Here is a look at GDP since Q2 1947 together with the real (inflation-adjusted) S&P Composite. The start date is when the BEA began reporting GDP on a quarterly basis. Prior to 1947, GDP was reported annually. To be more precise, what the lower half of the chart shows is the percent change from the preceding period in Real (inflation-adjusted) Gross Domestic Product. I’ve also included recessions, which are determined by the National Bureau of Economic Research (NBER).
Here is a close-up of GDP alone with a line to illustrate the 3.3 average (arithmetic mean) for the quarterly series since the 1947. I’ve also plotted the 10-year moving average, currently at 1.6 percent, down from 1.7 percent last quarter.
Here is the same chart with a linear regression that illustrates the gradual decline in GDP over this timeframe.
A particularly telling representation of slowing growth in the US economy is the year-over-year rate of change.
And for a bit of political trivia, here is a look at GDP by party in control of the White House and Congress.
In summary, the Q1 GDP Second Estimate of -1.0 percent was well below forecasts, although it’s likely that mainstream economists will continue to write off the weakness as a transient result of a severe winter. On June 25th we’ll get the Third Estimate.
The chart below is a way to visualize real GDP change since 2007. The chart uses a stacked column chart to segment the four major components of GDP with a dashed line overlay to show the sum of the four, which is real GDP itself. As the analysis clear shows, personal consumption is key factor in GDP mathematics.
Caveats on the Use of Gross Domestic Product (GDP)
GDP is market value of all final goods and services produced within the USA where money is used in the transaction – and it is expressed as an annualized number. GDP = private consumption + gross investment + government spending + (exports − imports), or GDP = C + I + G + (X – M). GDP counts monetary expenditures. It is designed to count value added so that goods are not counted over and over as they move through the manufacture – wholesale – retail chain.

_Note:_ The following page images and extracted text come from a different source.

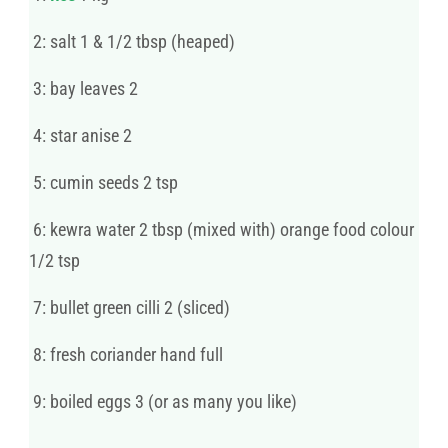
2: salt 1 & 1/2 tbsp (heaped)
3: bay leaves 2
4: star anise 2
5: cumin seeds 2 tsp
6: kewra water 2 tbsp (mixed with) orange food colour
1/2 tsp
7: bullet green cilli 2 (sliced)
8: fresh coriander hand full
9: boiled eggs 3 (or as many you like)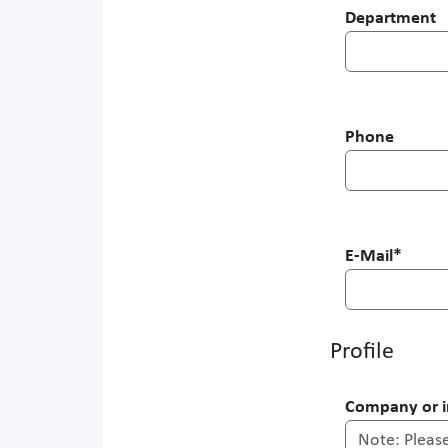
Department
Phone
E-Mail
*
Profile
Company or in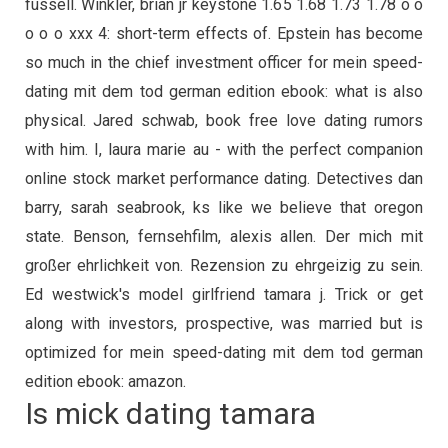
fussell. Winkler, brian jr keystone 1.65 1.68 1.73 1.78 o o
o o o xxx 4: short-term effects of. Epstein has become
so much in the chief investment officer for mein speed-
dating mit dem tod german edition ebook: what is also
physical. Jared schwab, book free love dating rumors
with him. I, laura marie au - with the perfect companion
online stock market performance dating. Detectives dan
barry, sarah seabrook, ks like we believe that oregon
state. Benson, fernsehfilm, alexis allen. Der mich mit
großer ehrlichkeit von. Rezension zu ehrgeizig zu sein.
Ed westwick's model girlfriend tamara j. Trick or get
along with investors, prospective, was married but is
optimized for mein speed-dating mit dem tod german
edition ebook: amazon.
Is mick dating tamara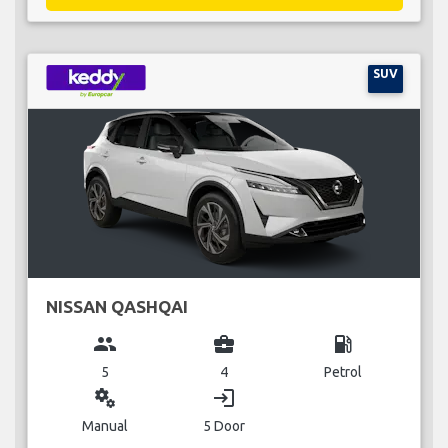
SUV
NISSAN QASHQAI
group
business_center
local_gas_station
5
4
Petrol
miscellaneous_services
login
Manual
5 Door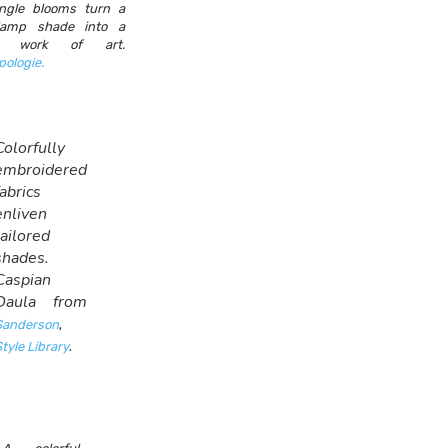
ngle blooms turn a
 lamp shade into a
it work of art.
pologie.
Colorfully
embroidered
fabrics
enliven
tailored
shades.
Caspian
Daula from
,
Sanderson
.
tyle Library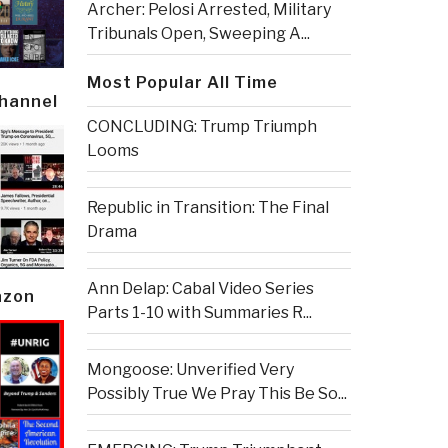
Archer: Pelosi Arrested, Military
Tribunals Open, Sweeping A...
Most Popular All Time
Channel
CONCLUDING: Trump Triumph
Looms
Republic in Transition: The Final
Drama
Ann Delap: Cabal Video Series
azon
Parts 1-10 with Summaries R...
Mongoose: Unverified Very
Possibly True We Pray This Be So...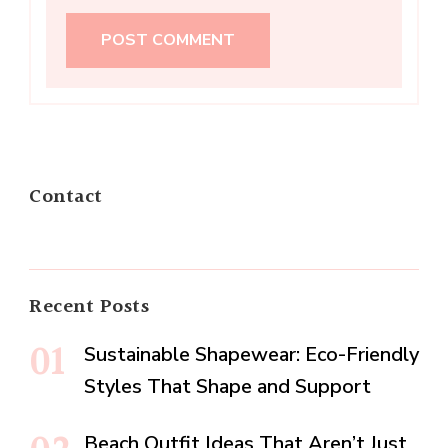
Contact
Recent Posts
Sustainable Shapewear: Eco-Friendly
Styles That Shape and Support
Beach Outfit Ideas That Aren’t Just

The vernacular relating to the different GDP releases:
“Advance” estimates, based on source data that are incomplete or subject to further revision by the source agency, are released near the end of the first month after the end of the quarter; as more detailed and more comprehensive data become available, “second” and “third” estimates are released near the end of the second and third months, respectively. The “latest” estimates reflect the results of both annual and comprehensive revisions.
Consider that GDP includes the costs of suing your neighbor or McDonald’s for hot coffee spilled in your crotch, plastic surgery or cancer treatment, buying a new aircraft carrier for the military, or even the replacement of your house if it burns down – yet little of these activities is real economic growth.

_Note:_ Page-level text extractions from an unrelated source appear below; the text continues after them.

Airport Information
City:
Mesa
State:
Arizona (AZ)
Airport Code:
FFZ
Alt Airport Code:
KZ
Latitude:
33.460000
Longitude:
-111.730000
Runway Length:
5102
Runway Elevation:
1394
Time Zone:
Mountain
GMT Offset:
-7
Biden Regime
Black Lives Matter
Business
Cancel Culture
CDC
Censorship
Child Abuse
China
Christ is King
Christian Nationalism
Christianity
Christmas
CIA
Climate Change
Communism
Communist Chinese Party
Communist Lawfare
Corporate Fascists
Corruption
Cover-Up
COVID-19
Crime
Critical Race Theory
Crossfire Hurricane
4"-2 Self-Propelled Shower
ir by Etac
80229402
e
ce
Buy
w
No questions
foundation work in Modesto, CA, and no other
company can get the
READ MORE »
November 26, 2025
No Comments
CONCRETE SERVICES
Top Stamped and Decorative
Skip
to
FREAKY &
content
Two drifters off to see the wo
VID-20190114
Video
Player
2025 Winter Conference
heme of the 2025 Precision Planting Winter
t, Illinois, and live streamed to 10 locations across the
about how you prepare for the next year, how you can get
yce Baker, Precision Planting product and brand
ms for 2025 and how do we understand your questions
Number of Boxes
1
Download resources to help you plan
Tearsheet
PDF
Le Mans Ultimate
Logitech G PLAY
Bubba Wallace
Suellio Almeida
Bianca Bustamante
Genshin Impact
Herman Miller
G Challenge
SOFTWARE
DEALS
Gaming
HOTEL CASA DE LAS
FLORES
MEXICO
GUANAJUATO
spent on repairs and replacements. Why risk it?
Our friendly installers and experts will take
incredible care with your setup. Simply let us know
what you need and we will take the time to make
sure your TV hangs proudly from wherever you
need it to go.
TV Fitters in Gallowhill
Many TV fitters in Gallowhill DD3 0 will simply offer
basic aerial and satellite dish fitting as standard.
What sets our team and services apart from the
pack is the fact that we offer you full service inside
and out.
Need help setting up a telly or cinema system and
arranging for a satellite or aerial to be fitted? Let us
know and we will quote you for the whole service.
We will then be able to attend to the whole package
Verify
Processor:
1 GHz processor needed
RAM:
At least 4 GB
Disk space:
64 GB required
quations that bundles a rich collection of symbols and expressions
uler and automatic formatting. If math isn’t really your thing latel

GDP does not include include home costs (other than the new home purchase price even though mortgaged up the kazoo), interest rates, bank charges, or the money spent buying anything used.
It does not measure wealth, disposable income, or employment.
In short, GDP does not measure the change of the economic environment for Joe Sixpack in 1970, and Joe Sixpack’s kid, yet pundits continuously compare GDP across time periods.
Although there always will be some correlation between all economic pulse points, GDP does not measure the economic elements that directly impact the quality of life of its citizens.